*** DATA SUPPLIED Section Begins ***

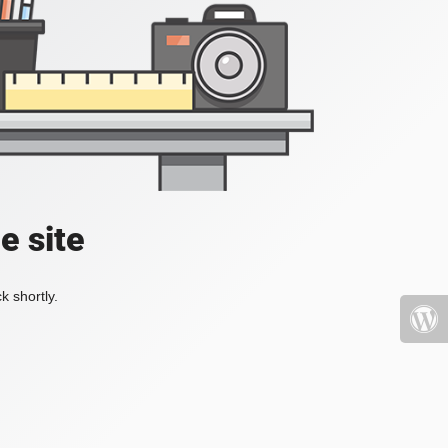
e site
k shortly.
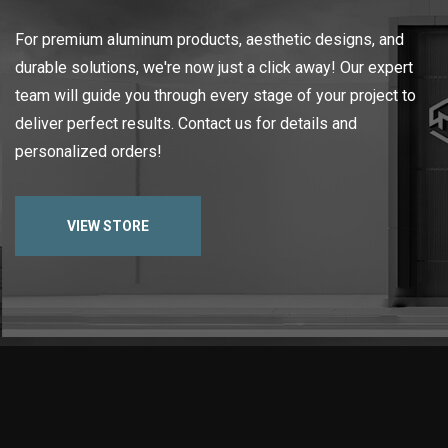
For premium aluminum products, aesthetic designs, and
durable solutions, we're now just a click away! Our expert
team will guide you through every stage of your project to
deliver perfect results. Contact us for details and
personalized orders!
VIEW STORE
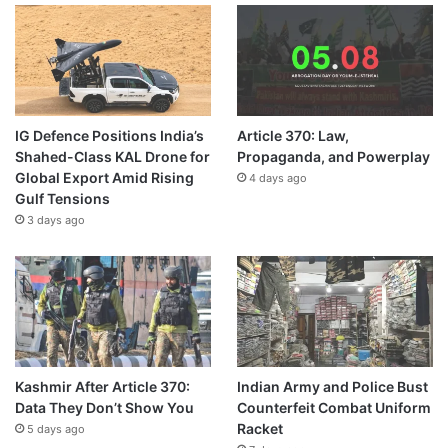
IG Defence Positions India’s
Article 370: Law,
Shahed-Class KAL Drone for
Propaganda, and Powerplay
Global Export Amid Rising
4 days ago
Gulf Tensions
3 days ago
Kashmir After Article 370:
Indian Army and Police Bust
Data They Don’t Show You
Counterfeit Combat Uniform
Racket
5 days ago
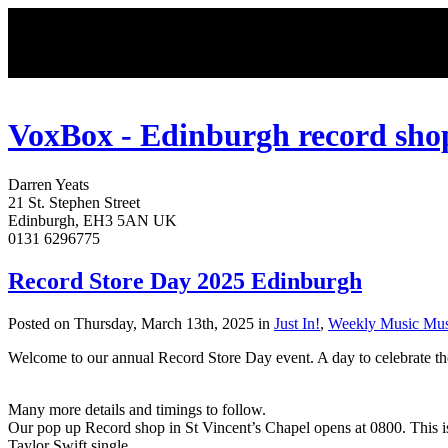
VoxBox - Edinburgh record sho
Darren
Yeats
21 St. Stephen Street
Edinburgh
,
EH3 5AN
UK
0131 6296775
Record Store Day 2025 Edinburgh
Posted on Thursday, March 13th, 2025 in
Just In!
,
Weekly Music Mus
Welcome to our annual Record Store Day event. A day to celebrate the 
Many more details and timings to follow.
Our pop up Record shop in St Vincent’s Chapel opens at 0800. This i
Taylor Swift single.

*** DATA SUPPLIED Section Ends ***
*** DATA SUPPLIED Section Begins ***

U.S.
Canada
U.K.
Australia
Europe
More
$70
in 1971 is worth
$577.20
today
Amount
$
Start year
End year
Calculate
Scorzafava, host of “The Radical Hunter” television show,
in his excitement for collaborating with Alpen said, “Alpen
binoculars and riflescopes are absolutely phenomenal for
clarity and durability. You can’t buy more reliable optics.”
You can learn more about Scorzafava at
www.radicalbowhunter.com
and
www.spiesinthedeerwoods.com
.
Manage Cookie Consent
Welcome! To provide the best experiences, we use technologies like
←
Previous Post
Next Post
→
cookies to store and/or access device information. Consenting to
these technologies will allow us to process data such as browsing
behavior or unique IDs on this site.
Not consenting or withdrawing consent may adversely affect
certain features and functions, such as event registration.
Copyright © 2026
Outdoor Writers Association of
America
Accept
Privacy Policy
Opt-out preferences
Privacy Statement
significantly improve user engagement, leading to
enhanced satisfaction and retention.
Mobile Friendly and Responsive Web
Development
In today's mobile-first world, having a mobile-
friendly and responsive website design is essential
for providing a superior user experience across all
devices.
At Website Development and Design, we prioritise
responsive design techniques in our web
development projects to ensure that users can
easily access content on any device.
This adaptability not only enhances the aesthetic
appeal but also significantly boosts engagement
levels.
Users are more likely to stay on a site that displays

*** DATA SUPPLIED Section Ends ***

Your answer should consist only of the lines above between the line holding "Not consenting or" and the line holding "Users are more", inclusive, each transcribed exactly.

Not consenting or withdrawing consent may adversely affect
certain features and functions, such as event registration.
Copyright © 2026
Outdoor Writers Association of
America
Accept
Privacy Policy
Opt-out preferences
Privacy Statement
significantly improve user engagement, leading to
enhanced satisfaction and retention.
Mobile Friendly and Responsive Web
Development
In today's mobile-first world, having a mobile-
friendly and responsive website design is essential
for providing a superior user experience across all
devices.
At Website Development and Design, we prioritise
responsive design techniques in our web
development projects to ensure that users can
easily access content on any device.
This adaptability not only enhances the aesthetic
appeal but also significantly boosts engagement
levels.
Users are more likely to stay on a site that displays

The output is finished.